■ **PROMPT**: With the pictures left out, retype exactly the lines below starting at the line that contains "Step: Retrace the" and ending at the line that contains "left_click_drag(638, 104, 635, 185)".
── SUPPLIED ENTRIES ──
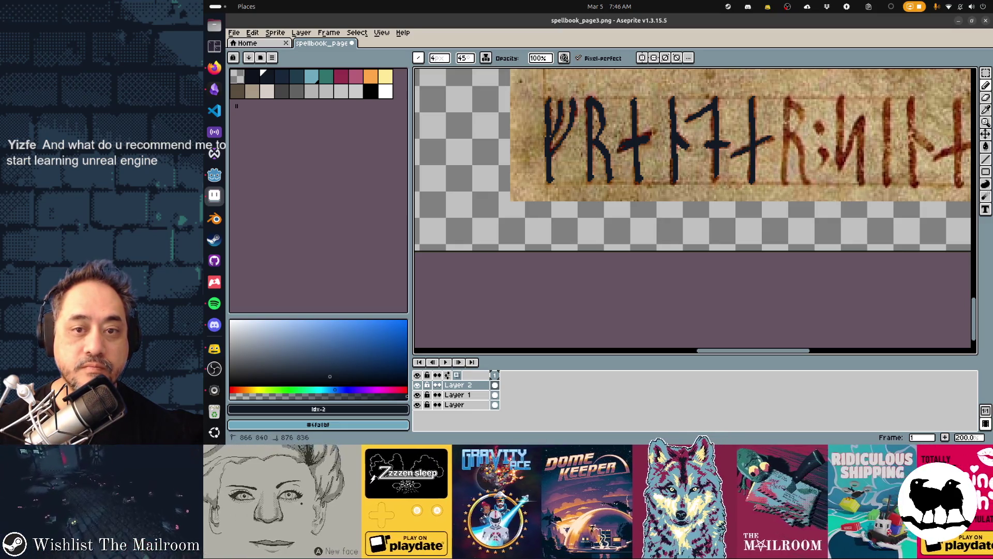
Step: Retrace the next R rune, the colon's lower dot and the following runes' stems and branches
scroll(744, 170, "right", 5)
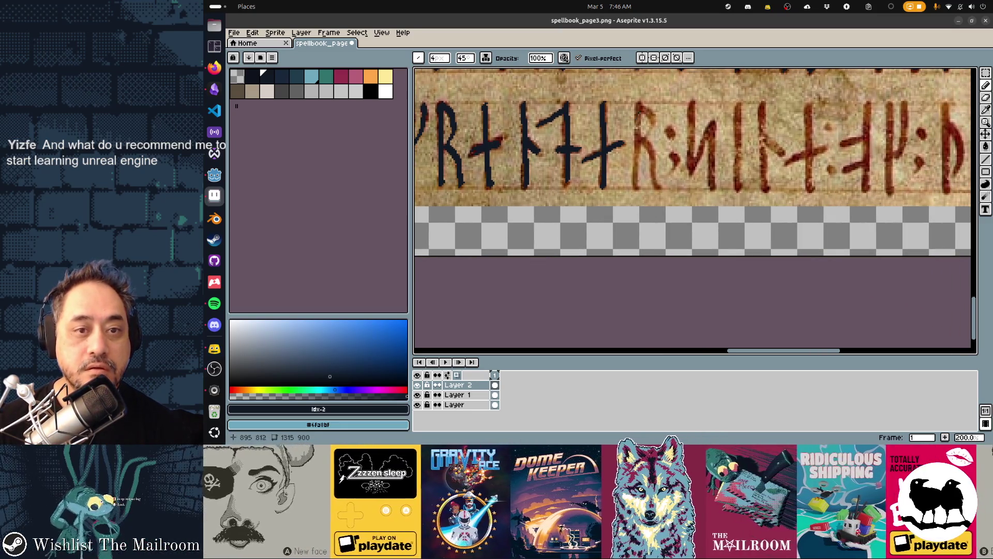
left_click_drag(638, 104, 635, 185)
───
── SUPPLIED ENTRIES ──
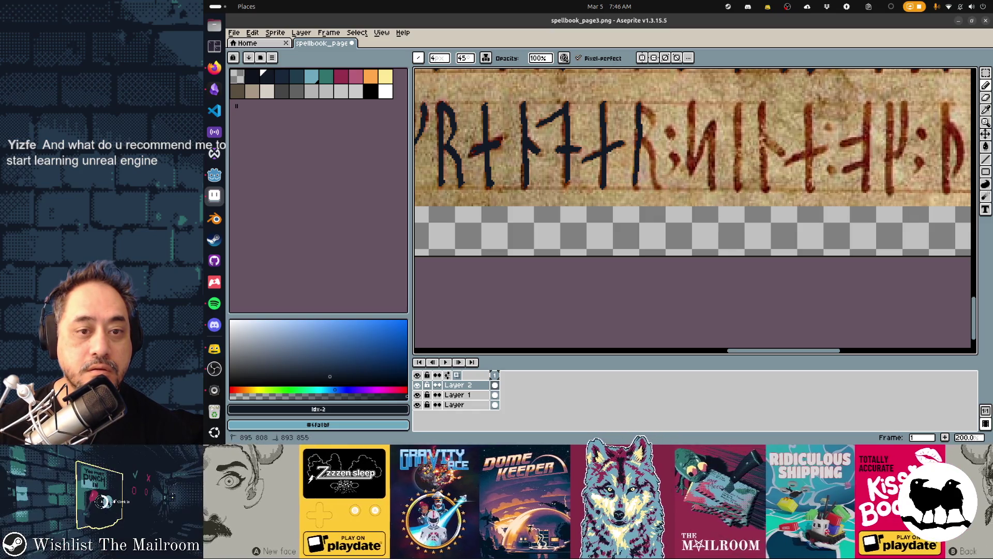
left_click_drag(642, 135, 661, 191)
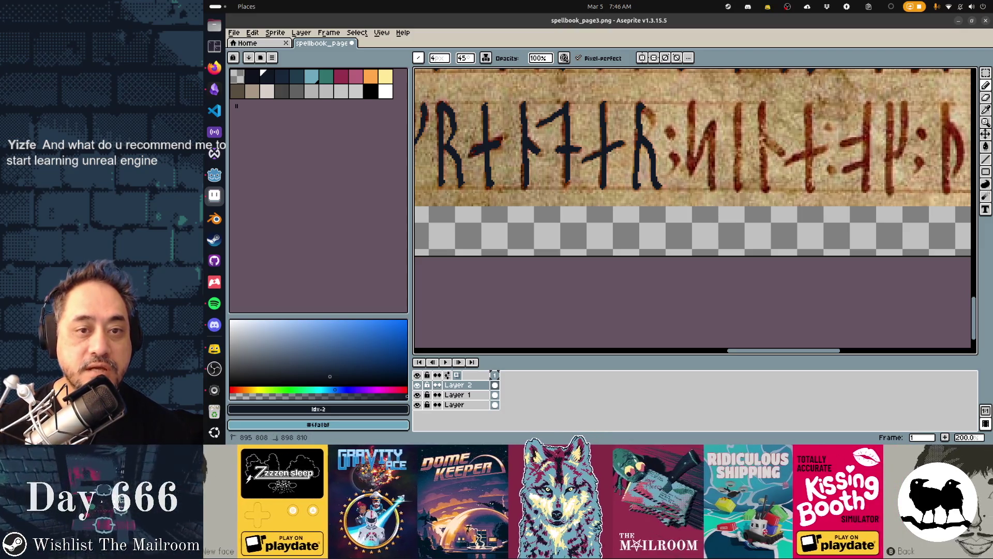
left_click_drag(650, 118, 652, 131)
───
■ **RESPONSE AREA**:
Step: Retrace the next R rune, the colon's lower dot and the following runes' stems and branches
scroll(744, 170, "right", 5)
left_click_drag(638, 104, 635, 185)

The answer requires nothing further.